Commercial Mathematics - Percentage and its applications

Definition of Percentage: The term 'Percentage' is derived from the Latin 'per centum', meaning 'per hundred'. It is a way of expressing a part of a whole as a fraction with a denominator of 100, denoted by the symbol $\%$. Visually, imagine a $10 \times 10$ square grid representing 100 units; if 35 squares are colored, they represent $35\%$ of the grid.

Conversion Rules: To convert a fraction or decimal into a percentage, multiply the number by 100 and suffix the $\%$ sign. Conversely, to convert a percentage into a fraction or decimal, divide the number by 100 and remove the $\%$ sign.

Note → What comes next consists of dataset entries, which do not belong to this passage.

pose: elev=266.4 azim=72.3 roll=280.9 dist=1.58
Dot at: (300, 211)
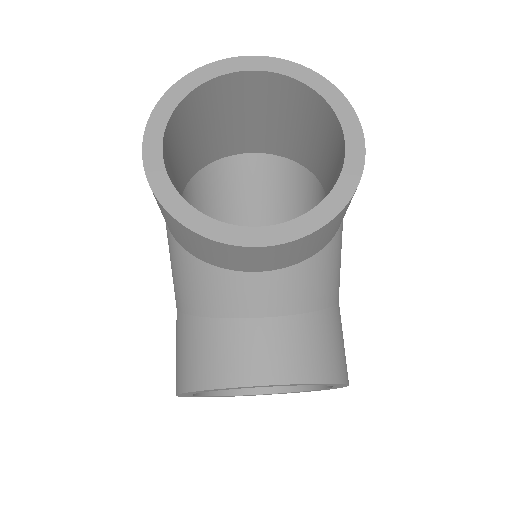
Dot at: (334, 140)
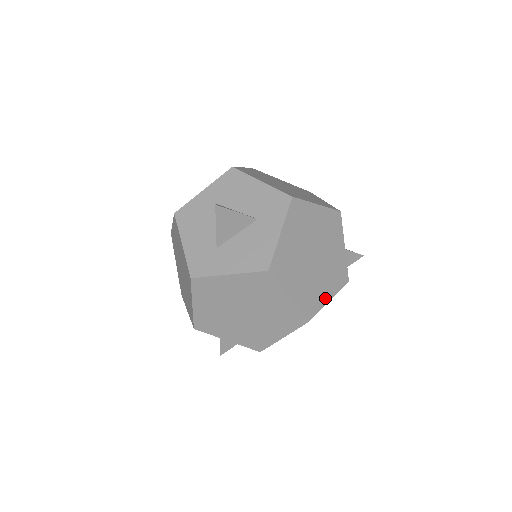
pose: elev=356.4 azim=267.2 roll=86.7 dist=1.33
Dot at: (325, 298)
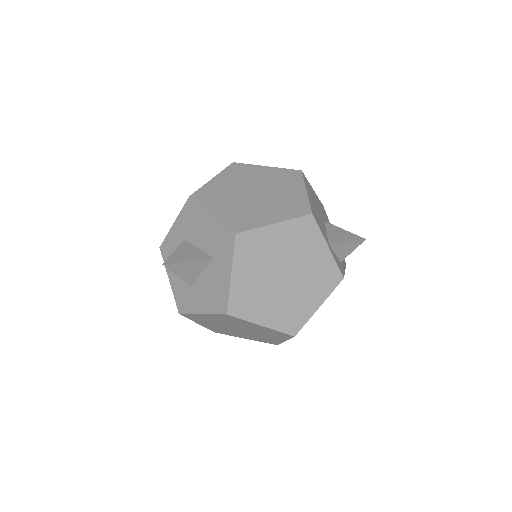
Dot at: (312, 308)
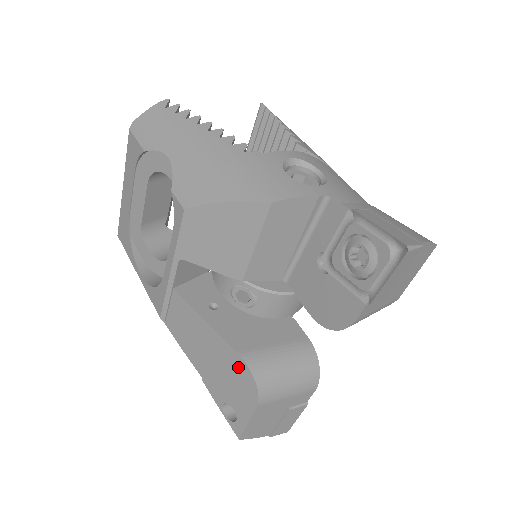
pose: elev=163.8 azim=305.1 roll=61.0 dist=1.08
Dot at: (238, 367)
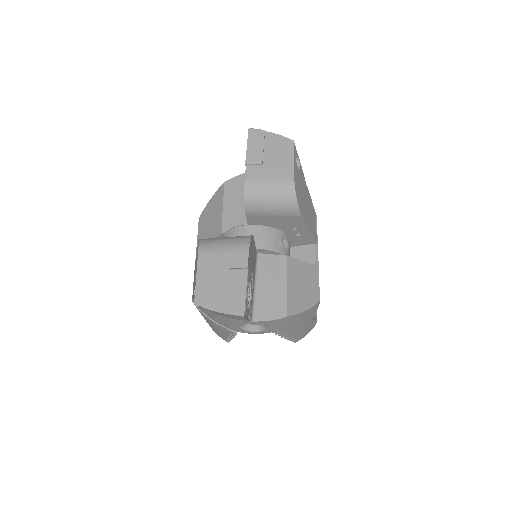
Dot at: occluded
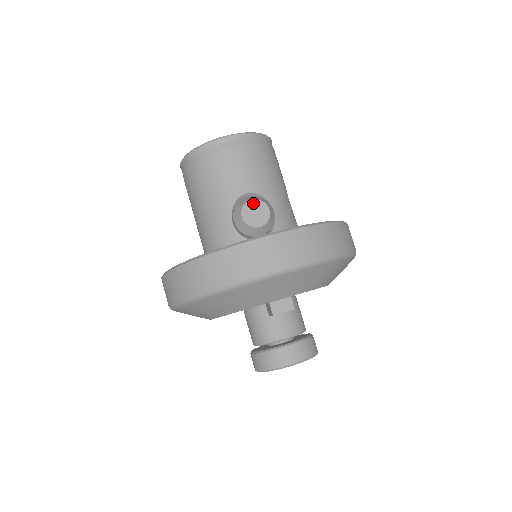
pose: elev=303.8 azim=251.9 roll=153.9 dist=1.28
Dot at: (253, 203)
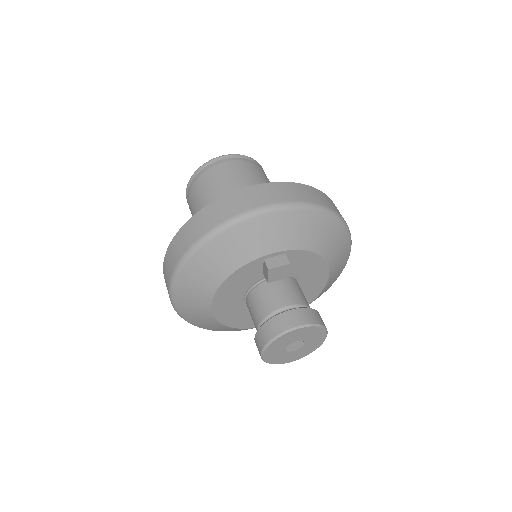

Think of this as shifting a decimal point two places to the right (for conversion to percentage) or two places to the left (for conversion from percentage).

Profit and Loss: In commercial math, Cost Price ($CP$) is the price at which an article is bought, and Selling Price ($SP$) is the price at which it is sold. If $SP > CP$, it is a Profit; if $CP > SP$, it is a Loss. Visually, this can be seen as a bar graph where the difference in height between the $SP$ and $CP$ bars represents either the profit (if $SP$ is higher) or the loss (if $CP$ is higher).

Overhead Expenses: Overheads include additional costs like transportation, labor, or repair costs incurred after purchasing an item. These are always added to the original Cost Price to get the 'Total Cost Price'. All subsequent profit or loss calculations are based on this Total Cost Price. For example, if you buy a second-hand cycle and pay for new tires, your total investment is the purchase price plus the tire cost.

Profit and Loss Percentages: These are the profit or loss values expressed as a percentage of the Cost Price. They allow for a standardized comparison of financial performance regardless of the actual money involved. A $10\%$ profit means that for every 100 units of currency spent, 10 units are gained as profit.

Simple Interest: This is the interest calculated only on the principal amount ($P$) for a specific time period ($T$) at a fixed rate of interest ($R$). Visually, Simple Interest represents linear growth on a timeline, where the amount of interest added remains constant for every equal interval of time (e.g., every year).

Amount: The total money returned at the end of a loan or investment period is called the Amount ($A$). It is the sum of the original Principal and the Simple Interest earned ($A = P + SI$). On a growth chart, the Principal is the starting value on the y-axis, and the Amount is the final value reached after time $T$.